DAX Calculate function with and without FILTER

Przemyslaw Remin picture Przemyslaw Remin · May 24, 2018 · Viewed 14.4k times · Source

What is the difference in results of CALCULATE function if we use it with and without FILTER function. Suppose we have those two measures:

Measure1 = CALCULATE([X], 'FactTable'[Color]="Red")

Measure2 = CALCULATE([X], FILTER('FactTable', 'FactTable'[Color]="Red")

Update

Is there a way to modify Measure2 by using other functions, such as ALL, or ALLSELECTED, so that it would return exactly the same results as Measure1?

Answer

AdamL picture AdamL · May 24, 2018

Not only the results, but also the way of obtaining those results for both measures will not be the same.

I created two measures similar to your example to test this:

TestAvgNoFilter = CALCULATE([PrcAvg]; cal[ReadDate]=DATE(2018;05;23))
TestAvgFilter = CALCULATE([PrcAvg]; filter(cal; cal[ReadDate]=DATE(2018;05;23)))

When I simply throw both of them into pivot table without any additional fields or slicers, ofcourse both of them show the same result:

pic1

However:

  1. Using FILTER has significant performance impact, which can be clearly seen looking at query plans and utilization of Storage Engine vs Formula Engine. It creates additional temporary table that it needs to "interact" with already existing filters coming from report/pivot table itself (rows, columns, slicers). You won't notice anything for simple average value in single cell, but if your [x] measure itself is complicated and there are many of those "initial" filters, the difference in calculation time can be huge.

  2. FILTER retains and iteracts with initial filter context, while filter expression used directly in CALCULATE ignores it.
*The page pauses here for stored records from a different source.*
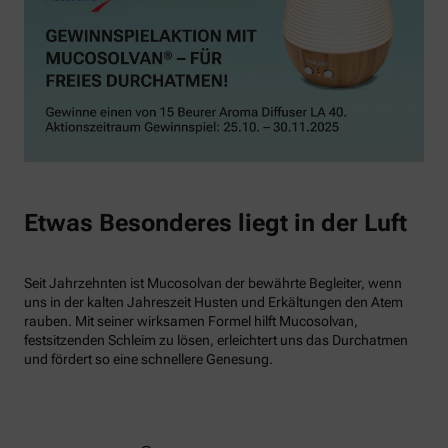
Etwas Besonderes liegt in der Luft
Seit Jahrzehnten ist Mucosolvan der bewährte Begleiter, wenn
uns in der kalten Jahreszeit Husten und Erkältungen den Atem
rauben. Mit seiner wirksamen Formel hilft Mucosolvan,
festsitzenden Schleim zu lösen, erleichtert uns das Durchatmen
und fördert so eine schnellere Genesung.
See what happens, when I add ReadDate to the pivot table:

pic2

This is precisely why the measure without FILTER is faster: it doesn't care what dates are in columns - it already calculated one "true" value, while the measure with FILTER evaluates itself against initial filters for every row.

Results in both columns can be considered correct - it really all depends on interpretation and how you name the measures ;).

As a general rule I would suggest you don't use FILTER when you don't have to. Save it's power for when it's really needed.